A second problem is that high concentrations of soil phosphorous or other nutrients on abandoned cropland can limit the success of colonization by several target species due to the increased competition from a few dominant grasses caused by high nutrient availability (Gough and Marrs 1990). The majority of the studies reviewed here did not typically report initial nutrient loads and did not consider this effect during the design of restorations (but see Van der Putten et al. 2000; Lepš et al. 2001; Pywell et al. 2002). As a remedy, Marrs (1985) suggested topsoil removal, deep ploughing or post-restoration management such as regular harvesting of biomass to reduce high nutrient loads or the high cover of the few dominants. However, Marrs et al. (1998) showed that the amount of available nutrients was not significantly changed in a 7 year study of cropping, suggesting that this method may work only in the long run (likely more than 10 years, see also Hrevušová et al. 2009).
Finally, there is also a general technical problem in such experiments. The sown species often colonize non-sown control plots (Pywell et al. 2002; Warren et al. 2002; Lepš et al. 2007). Some experiments even had to be terminated after year 2 because the sown species invaded non-sown control plots (Stevenson et al. 1995). One way to get around this problem is to sow buffer zones consisting of commercial grass seed mixtures between experimentally treated plots, as was shown by Jongepierová et al. (2007). However, commercial seed mixtures are often composed of competitor grasses and forbs, which can also invade the treatment plots. A solution is to use a wide unsown buffer around the plots.

— Task brief —
In the text on restoring abandoned cropland, why did some experiments have to be terminated after year 2?

— Source data —
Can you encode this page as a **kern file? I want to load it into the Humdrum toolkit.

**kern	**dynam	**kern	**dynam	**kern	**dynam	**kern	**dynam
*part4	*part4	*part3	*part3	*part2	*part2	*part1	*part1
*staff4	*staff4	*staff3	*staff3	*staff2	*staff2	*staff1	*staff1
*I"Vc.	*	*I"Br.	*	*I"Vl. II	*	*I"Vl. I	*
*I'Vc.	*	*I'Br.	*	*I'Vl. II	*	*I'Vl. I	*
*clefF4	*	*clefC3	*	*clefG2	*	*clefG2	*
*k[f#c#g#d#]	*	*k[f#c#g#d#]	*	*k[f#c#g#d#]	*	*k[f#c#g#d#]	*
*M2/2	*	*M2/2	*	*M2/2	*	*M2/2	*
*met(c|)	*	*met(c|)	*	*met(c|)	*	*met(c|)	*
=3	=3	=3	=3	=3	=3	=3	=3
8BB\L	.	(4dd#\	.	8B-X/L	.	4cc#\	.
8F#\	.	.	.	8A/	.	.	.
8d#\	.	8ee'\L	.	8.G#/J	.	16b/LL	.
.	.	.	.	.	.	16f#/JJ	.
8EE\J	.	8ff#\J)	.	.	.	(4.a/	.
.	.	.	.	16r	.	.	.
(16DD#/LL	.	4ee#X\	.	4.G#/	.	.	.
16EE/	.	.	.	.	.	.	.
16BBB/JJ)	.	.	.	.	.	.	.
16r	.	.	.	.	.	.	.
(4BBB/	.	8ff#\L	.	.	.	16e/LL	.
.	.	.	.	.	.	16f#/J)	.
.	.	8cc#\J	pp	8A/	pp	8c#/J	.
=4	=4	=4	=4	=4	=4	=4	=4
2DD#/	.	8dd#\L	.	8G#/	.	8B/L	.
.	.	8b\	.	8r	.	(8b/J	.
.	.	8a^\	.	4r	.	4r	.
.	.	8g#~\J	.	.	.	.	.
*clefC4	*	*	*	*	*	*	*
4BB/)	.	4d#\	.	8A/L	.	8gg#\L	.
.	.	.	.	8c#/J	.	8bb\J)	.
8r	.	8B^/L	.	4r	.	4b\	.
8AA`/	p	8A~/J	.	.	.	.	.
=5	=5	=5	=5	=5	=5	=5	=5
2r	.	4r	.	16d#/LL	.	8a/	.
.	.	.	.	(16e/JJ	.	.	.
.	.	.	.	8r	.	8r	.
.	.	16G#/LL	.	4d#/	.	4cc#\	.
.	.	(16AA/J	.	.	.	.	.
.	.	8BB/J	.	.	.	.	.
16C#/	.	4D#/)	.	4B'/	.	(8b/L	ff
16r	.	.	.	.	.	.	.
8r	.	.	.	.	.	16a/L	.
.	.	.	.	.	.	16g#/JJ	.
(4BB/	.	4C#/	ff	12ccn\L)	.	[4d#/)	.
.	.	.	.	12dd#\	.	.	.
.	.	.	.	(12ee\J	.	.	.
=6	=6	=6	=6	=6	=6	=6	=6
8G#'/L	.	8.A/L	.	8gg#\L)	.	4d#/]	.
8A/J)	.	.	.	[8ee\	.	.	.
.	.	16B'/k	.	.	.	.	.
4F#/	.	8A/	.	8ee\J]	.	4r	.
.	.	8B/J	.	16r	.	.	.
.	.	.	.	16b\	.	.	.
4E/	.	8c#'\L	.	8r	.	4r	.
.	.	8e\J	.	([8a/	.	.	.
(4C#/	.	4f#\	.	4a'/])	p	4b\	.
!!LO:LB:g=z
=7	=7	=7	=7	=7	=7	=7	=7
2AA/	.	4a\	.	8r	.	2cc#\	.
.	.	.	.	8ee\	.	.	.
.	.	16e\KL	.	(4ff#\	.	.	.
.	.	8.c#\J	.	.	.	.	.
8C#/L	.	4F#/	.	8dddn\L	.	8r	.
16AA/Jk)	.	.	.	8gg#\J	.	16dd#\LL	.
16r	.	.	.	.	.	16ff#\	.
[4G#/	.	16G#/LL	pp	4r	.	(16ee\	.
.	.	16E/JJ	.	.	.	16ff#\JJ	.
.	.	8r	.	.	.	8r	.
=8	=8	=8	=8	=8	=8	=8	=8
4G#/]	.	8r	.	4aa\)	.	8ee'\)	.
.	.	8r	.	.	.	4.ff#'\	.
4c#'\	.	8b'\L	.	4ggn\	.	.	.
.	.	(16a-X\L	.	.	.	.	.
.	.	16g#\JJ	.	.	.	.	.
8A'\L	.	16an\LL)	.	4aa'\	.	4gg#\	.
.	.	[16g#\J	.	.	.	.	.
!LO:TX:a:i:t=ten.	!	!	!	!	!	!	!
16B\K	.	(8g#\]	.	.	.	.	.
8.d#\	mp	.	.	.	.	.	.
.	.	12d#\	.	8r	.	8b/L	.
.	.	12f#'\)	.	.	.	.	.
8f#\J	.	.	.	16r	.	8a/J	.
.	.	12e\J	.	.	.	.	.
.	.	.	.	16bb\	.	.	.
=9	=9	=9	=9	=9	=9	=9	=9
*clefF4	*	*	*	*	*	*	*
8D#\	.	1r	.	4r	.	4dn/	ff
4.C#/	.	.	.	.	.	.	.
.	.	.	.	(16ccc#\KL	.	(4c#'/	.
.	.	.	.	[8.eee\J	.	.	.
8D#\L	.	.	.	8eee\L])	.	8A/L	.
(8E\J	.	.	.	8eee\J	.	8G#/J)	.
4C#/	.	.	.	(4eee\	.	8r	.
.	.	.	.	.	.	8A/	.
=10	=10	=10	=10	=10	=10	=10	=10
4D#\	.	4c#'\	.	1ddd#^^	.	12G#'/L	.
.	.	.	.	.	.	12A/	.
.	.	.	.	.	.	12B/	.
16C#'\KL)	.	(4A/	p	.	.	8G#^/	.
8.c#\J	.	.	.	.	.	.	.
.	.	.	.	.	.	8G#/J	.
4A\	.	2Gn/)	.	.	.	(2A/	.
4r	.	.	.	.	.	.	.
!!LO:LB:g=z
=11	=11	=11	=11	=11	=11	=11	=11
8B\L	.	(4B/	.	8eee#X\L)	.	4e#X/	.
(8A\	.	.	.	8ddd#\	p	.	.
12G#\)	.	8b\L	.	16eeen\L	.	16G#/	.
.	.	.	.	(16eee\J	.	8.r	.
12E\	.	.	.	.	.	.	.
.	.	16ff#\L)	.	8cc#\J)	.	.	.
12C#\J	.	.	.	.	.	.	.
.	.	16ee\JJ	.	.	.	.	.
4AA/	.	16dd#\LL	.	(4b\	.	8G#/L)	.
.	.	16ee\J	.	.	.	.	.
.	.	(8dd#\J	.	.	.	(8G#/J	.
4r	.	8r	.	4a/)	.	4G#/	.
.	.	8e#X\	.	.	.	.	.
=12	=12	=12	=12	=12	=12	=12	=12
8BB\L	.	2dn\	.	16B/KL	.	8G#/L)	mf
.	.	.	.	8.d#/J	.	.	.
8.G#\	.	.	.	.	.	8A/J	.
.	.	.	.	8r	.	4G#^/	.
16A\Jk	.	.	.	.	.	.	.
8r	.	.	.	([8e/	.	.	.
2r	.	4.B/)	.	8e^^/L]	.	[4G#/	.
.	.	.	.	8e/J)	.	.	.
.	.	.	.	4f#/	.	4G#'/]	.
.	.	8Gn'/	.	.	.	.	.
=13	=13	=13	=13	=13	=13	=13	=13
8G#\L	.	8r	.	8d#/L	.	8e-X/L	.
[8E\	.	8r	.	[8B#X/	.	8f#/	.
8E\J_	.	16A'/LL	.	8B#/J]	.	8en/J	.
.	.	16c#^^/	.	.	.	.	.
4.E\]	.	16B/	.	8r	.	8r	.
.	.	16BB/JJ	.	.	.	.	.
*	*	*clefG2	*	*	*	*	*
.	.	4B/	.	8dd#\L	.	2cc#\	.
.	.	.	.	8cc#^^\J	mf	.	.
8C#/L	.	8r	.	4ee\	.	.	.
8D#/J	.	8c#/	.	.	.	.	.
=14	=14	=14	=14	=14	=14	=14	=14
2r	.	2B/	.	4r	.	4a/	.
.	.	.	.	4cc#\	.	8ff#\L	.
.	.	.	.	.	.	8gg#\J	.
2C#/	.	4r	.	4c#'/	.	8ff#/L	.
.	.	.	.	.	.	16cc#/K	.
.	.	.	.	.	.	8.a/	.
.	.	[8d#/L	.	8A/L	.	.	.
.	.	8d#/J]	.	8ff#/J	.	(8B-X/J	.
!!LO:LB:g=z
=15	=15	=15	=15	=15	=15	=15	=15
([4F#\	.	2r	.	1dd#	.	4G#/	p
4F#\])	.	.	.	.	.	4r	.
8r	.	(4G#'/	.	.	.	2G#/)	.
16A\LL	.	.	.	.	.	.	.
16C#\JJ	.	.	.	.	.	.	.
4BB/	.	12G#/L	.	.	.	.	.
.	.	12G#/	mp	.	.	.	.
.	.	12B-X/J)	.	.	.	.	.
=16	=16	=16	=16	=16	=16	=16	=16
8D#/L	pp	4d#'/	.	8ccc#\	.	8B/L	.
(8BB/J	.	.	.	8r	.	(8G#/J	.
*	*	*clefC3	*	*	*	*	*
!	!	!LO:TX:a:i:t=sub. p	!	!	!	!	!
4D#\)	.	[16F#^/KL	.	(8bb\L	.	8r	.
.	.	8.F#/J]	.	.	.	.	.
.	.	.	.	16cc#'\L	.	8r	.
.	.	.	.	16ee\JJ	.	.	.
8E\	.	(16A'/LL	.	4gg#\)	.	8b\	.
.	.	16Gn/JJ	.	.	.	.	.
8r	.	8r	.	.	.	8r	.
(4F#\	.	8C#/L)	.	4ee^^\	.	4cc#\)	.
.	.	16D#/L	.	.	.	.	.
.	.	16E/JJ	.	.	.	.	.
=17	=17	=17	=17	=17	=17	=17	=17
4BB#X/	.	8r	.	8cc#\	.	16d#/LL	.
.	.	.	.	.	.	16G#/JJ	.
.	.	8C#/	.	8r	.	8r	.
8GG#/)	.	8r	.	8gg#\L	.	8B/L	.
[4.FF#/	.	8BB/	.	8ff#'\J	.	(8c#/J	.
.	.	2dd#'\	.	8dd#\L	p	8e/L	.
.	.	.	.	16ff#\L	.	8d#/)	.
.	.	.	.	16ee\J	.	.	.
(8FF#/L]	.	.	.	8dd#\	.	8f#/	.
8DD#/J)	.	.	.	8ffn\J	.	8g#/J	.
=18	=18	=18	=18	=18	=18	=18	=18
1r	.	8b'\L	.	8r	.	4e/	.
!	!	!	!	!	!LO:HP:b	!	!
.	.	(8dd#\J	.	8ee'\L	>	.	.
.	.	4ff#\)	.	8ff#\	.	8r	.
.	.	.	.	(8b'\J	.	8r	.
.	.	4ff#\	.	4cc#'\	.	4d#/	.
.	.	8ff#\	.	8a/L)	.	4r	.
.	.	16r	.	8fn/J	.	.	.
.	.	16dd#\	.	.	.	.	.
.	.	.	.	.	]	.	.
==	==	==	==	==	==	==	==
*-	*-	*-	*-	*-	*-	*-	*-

— Result of this exercise —
The sown species invaded the non-sown control plots.